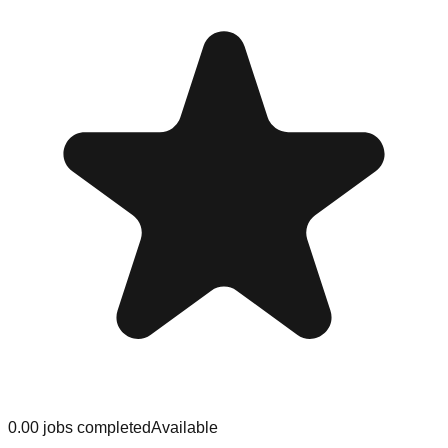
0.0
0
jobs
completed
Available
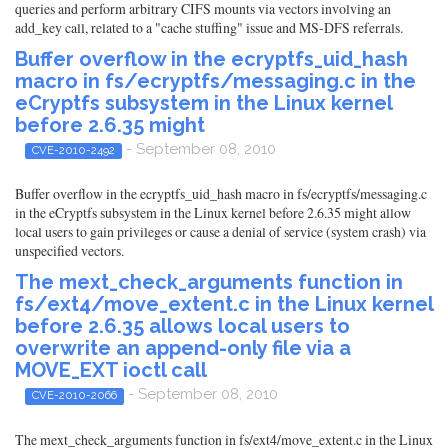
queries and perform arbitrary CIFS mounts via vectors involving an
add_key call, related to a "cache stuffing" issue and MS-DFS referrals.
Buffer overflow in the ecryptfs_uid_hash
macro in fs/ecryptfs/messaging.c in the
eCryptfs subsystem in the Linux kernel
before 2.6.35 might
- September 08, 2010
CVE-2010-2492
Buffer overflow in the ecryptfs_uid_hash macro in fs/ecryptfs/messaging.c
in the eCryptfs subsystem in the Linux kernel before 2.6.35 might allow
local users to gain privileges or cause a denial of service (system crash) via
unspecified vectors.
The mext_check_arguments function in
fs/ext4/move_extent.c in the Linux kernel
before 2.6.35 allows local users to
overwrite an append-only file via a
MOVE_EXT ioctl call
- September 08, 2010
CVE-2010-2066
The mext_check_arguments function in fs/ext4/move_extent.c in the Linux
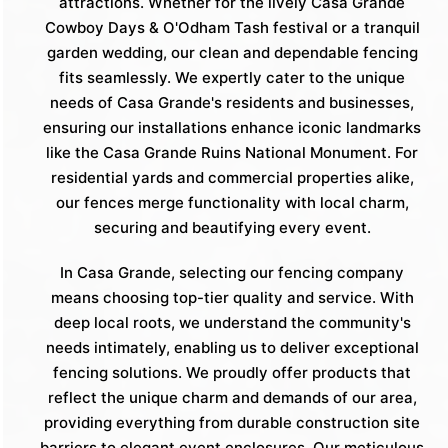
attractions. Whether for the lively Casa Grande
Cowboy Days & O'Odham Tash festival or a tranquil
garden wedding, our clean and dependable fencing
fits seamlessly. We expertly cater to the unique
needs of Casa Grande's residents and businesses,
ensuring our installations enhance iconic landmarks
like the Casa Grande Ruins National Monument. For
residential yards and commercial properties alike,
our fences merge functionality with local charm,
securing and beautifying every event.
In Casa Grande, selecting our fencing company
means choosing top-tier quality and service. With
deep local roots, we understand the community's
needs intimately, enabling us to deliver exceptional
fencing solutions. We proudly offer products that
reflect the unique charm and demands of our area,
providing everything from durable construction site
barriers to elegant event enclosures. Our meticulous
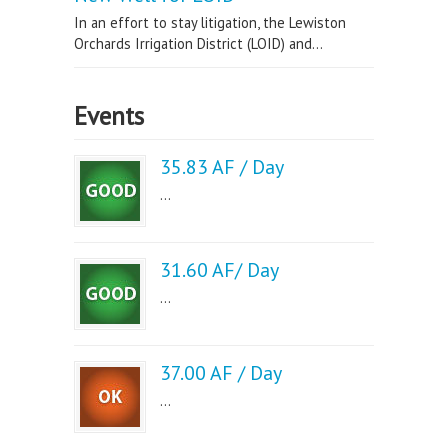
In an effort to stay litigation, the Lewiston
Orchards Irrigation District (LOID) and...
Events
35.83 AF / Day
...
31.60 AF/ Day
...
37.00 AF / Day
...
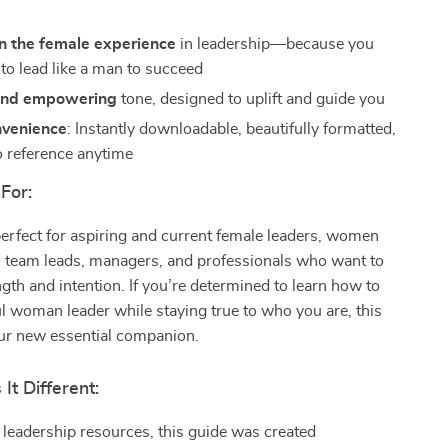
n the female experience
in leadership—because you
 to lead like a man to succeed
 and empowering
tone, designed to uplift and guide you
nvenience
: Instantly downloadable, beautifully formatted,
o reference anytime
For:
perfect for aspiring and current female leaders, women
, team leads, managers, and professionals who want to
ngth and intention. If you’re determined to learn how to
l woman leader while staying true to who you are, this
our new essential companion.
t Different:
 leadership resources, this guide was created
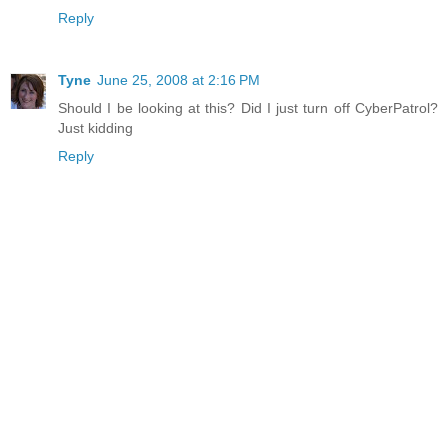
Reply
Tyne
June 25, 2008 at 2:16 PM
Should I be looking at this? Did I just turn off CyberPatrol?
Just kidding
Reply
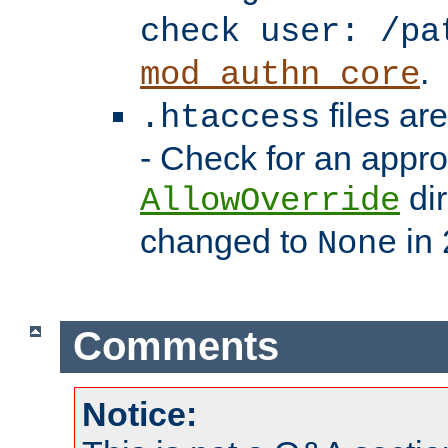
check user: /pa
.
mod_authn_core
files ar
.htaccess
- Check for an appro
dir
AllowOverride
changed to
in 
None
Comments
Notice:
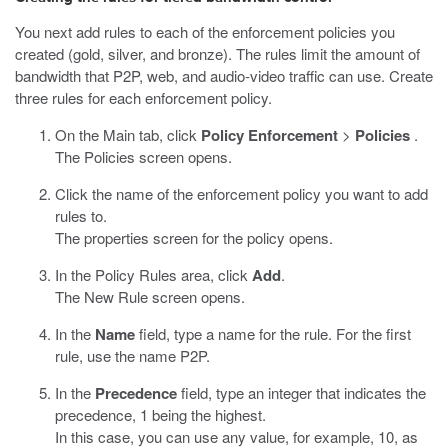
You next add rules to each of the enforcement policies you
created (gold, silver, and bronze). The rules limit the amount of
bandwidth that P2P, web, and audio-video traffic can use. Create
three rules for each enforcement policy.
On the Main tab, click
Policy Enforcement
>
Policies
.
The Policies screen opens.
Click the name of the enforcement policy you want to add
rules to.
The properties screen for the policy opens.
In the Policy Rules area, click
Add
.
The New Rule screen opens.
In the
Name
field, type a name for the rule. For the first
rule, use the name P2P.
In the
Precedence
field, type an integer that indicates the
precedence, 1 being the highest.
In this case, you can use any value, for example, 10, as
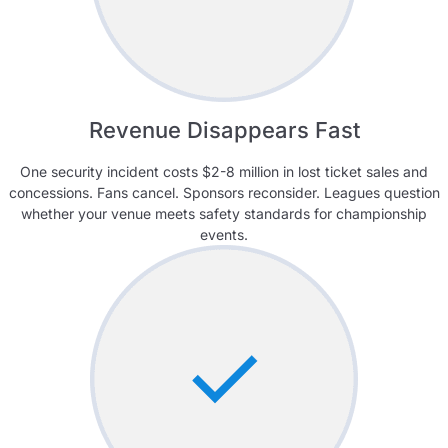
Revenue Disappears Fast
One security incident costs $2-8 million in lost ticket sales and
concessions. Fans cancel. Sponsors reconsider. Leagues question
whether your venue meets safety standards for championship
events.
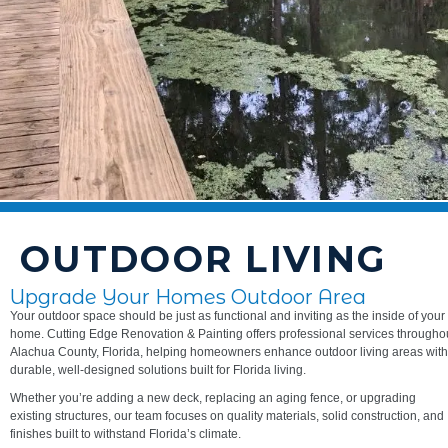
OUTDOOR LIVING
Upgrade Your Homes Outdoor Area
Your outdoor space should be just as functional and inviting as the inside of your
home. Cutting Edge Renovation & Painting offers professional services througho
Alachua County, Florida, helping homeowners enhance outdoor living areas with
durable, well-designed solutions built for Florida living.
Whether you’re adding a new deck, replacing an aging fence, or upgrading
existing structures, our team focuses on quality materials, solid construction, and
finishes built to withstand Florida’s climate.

^^^^

▸ Task item: Everything in the data except the pictures must appear in your answer unchanged.

▸ Written response:
0.0
0
jobs
completed
Available
queries and perform arbitrary CIFS mounts via vectors involving an
add_key call, related to a "cache stuffing" issue and MS-DFS referrals.
Buffer overflow in the ecryptfs_uid_hash
macro in fs/ecryptfs/messaging.c in the
eCryptfs subsystem in the Linux kernel
before 2.6.35 might
- September 08, 2010
CVE-2010-2492
Buffer overflow in the ecryptfs_uid_hash macro in fs/ecryptfs/messaging.c
in the eCryptfs subsystem in the Linux kernel before 2.6.35 might allow
local users to gain privileges or cause a denial of service (system crash) via
unspecified vectors.
The mext_check_arguments function in
fs/ext4/move_extent.c in the Linux kernel
before 2.6.35 allows local users to
overwrite an append-only file via a
MOVE_EXT ioctl call
- September 08, 2010
CVE-2010-2066
The mext_check_arguments function in fs/ext4/move_extent.c in the Linux
attractions. Whether for the lively Casa Grande
Cowboy Days & O'Odham Tash festival or a tranquil
garden wedding, our clean and dependable fencing
fits seamlessly. We expertly cater to the unique
needs of Casa Grande's residents and businesses,
ensuring our installations enhance iconic landmarks
like the Casa Grande Ruins National Monument. For
residential yards and commercial properties alike,
our fences merge functionality with local charm,
securing and beautifying every event.
In Casa Grande, selecting our fencing company
means choosing top-tier quality and service. With
deep local roots, we understand the community's
needs intimately, enabling us to deliver exceptional
fencing solutions. We proudly offer products that
reflect the unique charm and demands of our area,
providing everything from durable construction site
barriers to elegant event enclosures. Our meticulous
In an effort to stay litigation, the Lewiston
Orchards Irrigation District (LOID) and...
Events
35.83 AF / Day
...
31.60 AF/ Day
...
37.00 AF / Day
...
n the female experience
in leadership—because you
 to lead like a man to succeed
 and empowering
tone, designed to uplift and guide you
nvenience
: Instantly downloadable, beautifully formatted,
o reference anytime
For:
perfect for aspiring and current female leaders, women
, team leads, managers, and professionals who want to
ngth and intention. If you’re determined to learn how to
l woman leader while staying true to who you are, this
our new essential companion.
t Different:
 leadership resources, this guide was created
Reply
Tyne
June 25, 2008 at 2:16 PM
Should I be looking at this? Did I just turn off CyberPatrol?
Just kidding
Reply
check user: /pa
.
mod_authn_core
files ar
.htaccess
- Check for an appro
dir
AllowOverride
changed to
in 
None
Comments
Notice:
You next add rules to each of the enforcement policies you
created (gold, silver, and bronze). The rules limit the amount of
bandwidth that P2P, web, and audio-video traffic can use. Create
three rules for each enforcement policy.
On the Main tab, click
Policy Enforcement
>
Policies
.
The Policies screen opens.
Click the name of the enforcement policy you want to add
rules to.
The properties screen for the policy opens.
In the Policy Rules area, click
Add
.
The New Rule screen opens.
In the
Name
field, type a name for the rule. For the first
rule, use the name P2P.
In the
Precedence
field, type an integer that indicates the
precedence, 1 being the highest.
In this case, you can use any value, for example, 10, as
Revenue Disappears Fast
One security incident costs $2-8 million in lost ticket sales and
concessions. Fans cancel. Sponsors reconsider. Leagues question
whether your venue meets safety standards for championship
events.
OUTDOOR LIVING
Upgrade Your Homes Outdoor Area
Your outdoor space should be just as functional and inviting as the inside of your
home. Cutting Edge Renovation & Painting offers professional services througho
Alachua County, Florida, helping homeowners enhance outdoor living areas with
durable, well-designed solutions built for Florida living.
Whether you’re adding a new deck, replacing an aging fence, or upgrading
existing structures, our team focuses on quality materials, solid construction, and
finishes built to withstand Florida’s climate.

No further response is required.